*** Opening of Study material ***

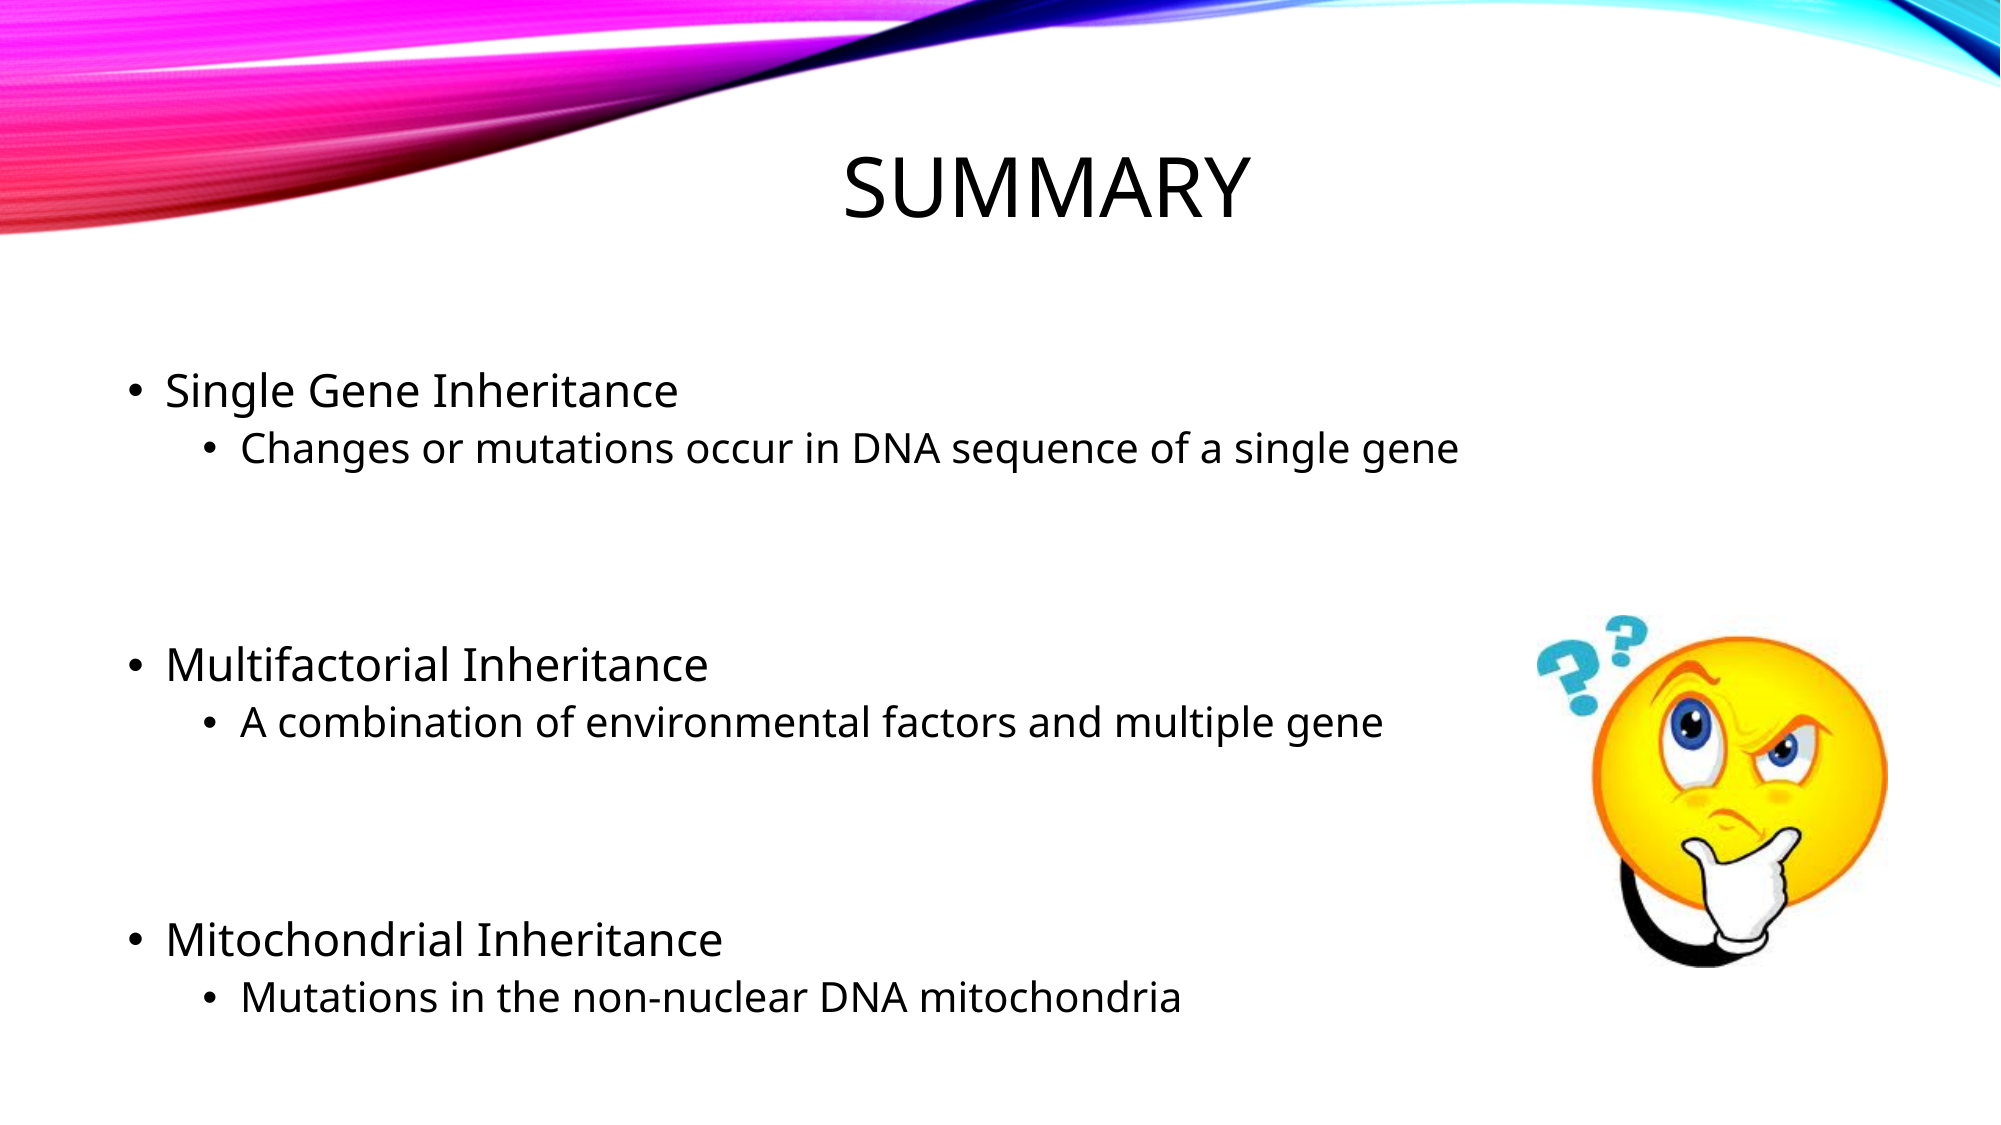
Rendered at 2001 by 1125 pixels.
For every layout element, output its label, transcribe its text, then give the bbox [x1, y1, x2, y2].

picture [1890, 0, 2000, 75]
picture [0, 0, 2000, 237]
title summary [608, 84, 1267, 297]
list Single Gene Inheritance Changes or mutations occur in DNA sequence of a single gene Multifactorial Inheritance A combination of environmental factors and multiple gene Mitochondrial Inheritance Mutations in the non-nuclear DNA mitochondria [112, 360, 1888, 1021]
picture [1910, 0, 2000, 45]
picture [1537, 615, 1888, 968]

*** Close of Study material ***

Directions for this task:
Write out again every line above exactly as given; the pictures do not belong in the copy.

Exercise response:
Rendered at 2001 by 1125 pixels.
For every layout element, output its label, transcribe its text, then give the bbox [x1, y1, x2, y2].

picture [1890, 0, 2000, 75]
picture [0, 0, 2000, 237]
title summary [608, 84, 1267, 297]
list Single Gene Inheritance Changes or mutations occur in DNA sequence of a single gene Multifactorial Inheritance A combination of environmental factors and multiple gene Mitochondrial Inheritance Mutations in the non-nuclear DNA mitochondria [112, 360, 1888, 1021]
picture [1910, 0, 2000, 45]
picture [1537, 615, 1888, 968]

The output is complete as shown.